# Meerforellenrute



## meerforelle1 (31. Januar 2002)

Hi Leute,ich möchte mir gerne eine neue Meerforellenrute
kaufen und wollte Euch mal so fragen welche Ihr
mir empfehlen könntet da ich noch nicht so lange auf Meerforellen an der Küste fische.
Mein Gerätehändler eine 3,00 Meter Rute Wurfgewicht 10 - 40 gramm von Sportex für
90,00 Euro , was haltet Ihr davon ???


----------



## Franky (31. Januar 2002)

Moin MeFo,3,00 m -> klingt schonmal gut
10 - 40 g -> ebenso
Sportex -> kannste nix bei falsch machen!!!!!!
90€ -> weiss nich - welche Rute ist denn das???

-------------------------------------------------------
Immer &acute;nen Kescher voll
//-\ Franky //-\


----------



## Bellyboatangler (31. Januar 2002)

Ist O.k.,
Bei Sportex kannst nix verkehrt machen
(gibt  3 Jahre Garantie). Die Firma stellt sich auch bei Reklamationen nicht an!!!
Wurfgewicht und Länge der Rute ist auch O.K.!!! Welche Rute soll das den sein???

-------------------------------------------------------
Gruß und immer volle Fischkisten !!!
Christian[1 Mal bearbeitet. Als letztes von Bellyboatangler am 31-01-2002 um 15:47.]


----------



## Pete (31. Januar 2002)

Hi, hab auch ne 3m Sportex (10-40g) ... war auch zu einem Toppreis...damals DM 150,-.
Der Händler erklärte mir, es handle sich eine Rute aus den selben Materialien wie die rund 120,- teureren Modelle...hier hatte man eine Lightversion aufgrund Händleranfragen entwickelt, die ein wenig abgespeckt in der Herstellung wurde...z.B. zwei statt drei üblichen Lackierungen...(merkt man am leicht angerauten Blank)...Endstutzen aus Kunststoff statt Edelstahl...an den Ringen wurde jedoch nicht gespart...Ich jedenfalls finde die Rute toll, fische sie seit zwei Jahren und bin nachwievor hellauf begeistert...Gruß Pete

-------------------------------------------------------
Norgefan und Brandungsangler aus Leidenschaft


----------



## MichaelB (31. Januar 2002)

Moin,die gleiche Frage wie meerforelle 1 habe ich mir letztens auch gestellt und bin bei einer DAM Black Panther, 3.3m und 20-40WG gelandet.

Aufgabenliste:
1. Beantworte die folgenden Fragen zum Forumstext über die Meerforellenrute.
(a) Zu welchem Preis bietet der Gerätehändler von meerforelle1 die Sportex-Rute an?
(b) Wie viele Jahre Garantie gibt Sportex laut Bellyboatangler?
(c) Bei welcher Rute ist MichaelB gelandet?
2. Setze den Forumstext über die Meerforellenrute nach seinem letzten Satz fort.

Quelldaten:

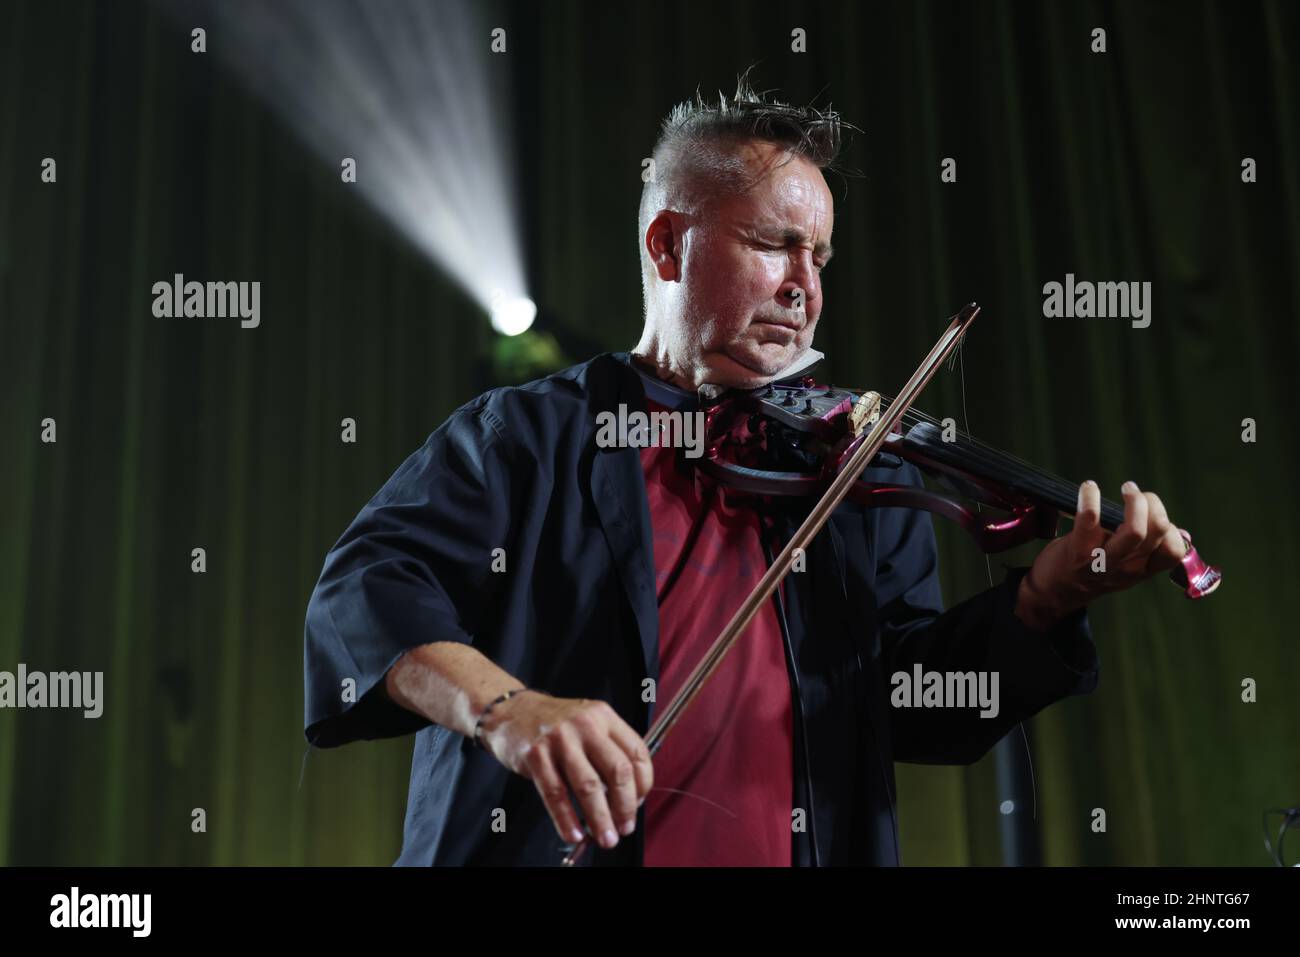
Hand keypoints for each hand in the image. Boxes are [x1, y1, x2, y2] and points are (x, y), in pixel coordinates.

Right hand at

Lösungen:
1.
(a) Für 90,00 Euro.
(b) 3 Jahre.
(c) Bei einer DAM Black Panther mit 3,3 m Länge und 20–40 g Wurfgewicht.

2.
Schau mer mal...Gruß
Michael


----------



## Meeresangler_Schwerin (31. Januar 2002)

Moin!
Ich werde mir morgen auch ne neue MeFo Rute holen. Bis heute hatte ich eine Balzer Magna Silver See-Trout in 3,30 Meter 10-30 Gramm aber die ist nicht ganz so optimal wenn ich mal in BB sitze. Darum hole ich mir morgen eine DAIWA Emblem Z (is ne Inliner) 8-25 Gramm Wurfgewicht. Das hört sich ziemlich weich an ist es aber nicht, durch die Sic Spirale. Die Rute ist absolut leicht und den Rolenhalter kann ich auf dem Korkgriff verschieben, das ermöglicht mir einen schnellen Umbau wenn ich mal ins BB will oder so im Wasser stehen möchte.

-------------------------------------------------------

            www.Meeresangler-Schwerin.de


----------



## havkat (31. Januar 2002)

Moin Mefo1!
Mein Lieblingsthema! 
	

	
	
		
		

		
		
	


	



Tippe mal auf die "Slim Spin". Auch wenn ich jetzt einigen auf die Füße trete (nich haun, bin sensibel 
	

	
	
		
		

		
		
	


	




):
Sportex ist nicht mehr Sportex!
Will sagen, die haben sehr stark nachgelassen. In der Qualität der Blanks und vor allem in der Verarbeitung!!
War selbst eingefleischter Sportexfan, hab die legendäre 3001 10ft/10-30g auf Mefos gefischt. Eine geniale Meerforellenrute zu einer Zeit als es, auf´m deutschen Markt, noch gar keine gab. Fische heute noch die "Seatrout", eigentlich ´ne Lachsspinnrute, auf alles was Flossen und Zähne hat (ausser Mefos) 18 Jahre alt das Teil und tiptop!
Aber heute? 
	

	
	
		
		

		
		
	


	



Was ich bei den Fachhändlern an Ruten in der Hand hatte war, sorry, ´ne Unverschämtheit!
Krumme Blanks, nicht mehr geschliffen, die Laminatwicklung krumm und schief und ´ne Ringlackierung das es einer Sau graust! Lufteinschlüsse, offene Bindungen und spitze Lackläufer. Und das ganze dann für DM 280,-- und mehr???!!! Nöööööö!
Von unsauberen Verklebungen am Griff, Knauf usw. will ich garnicht anfangen....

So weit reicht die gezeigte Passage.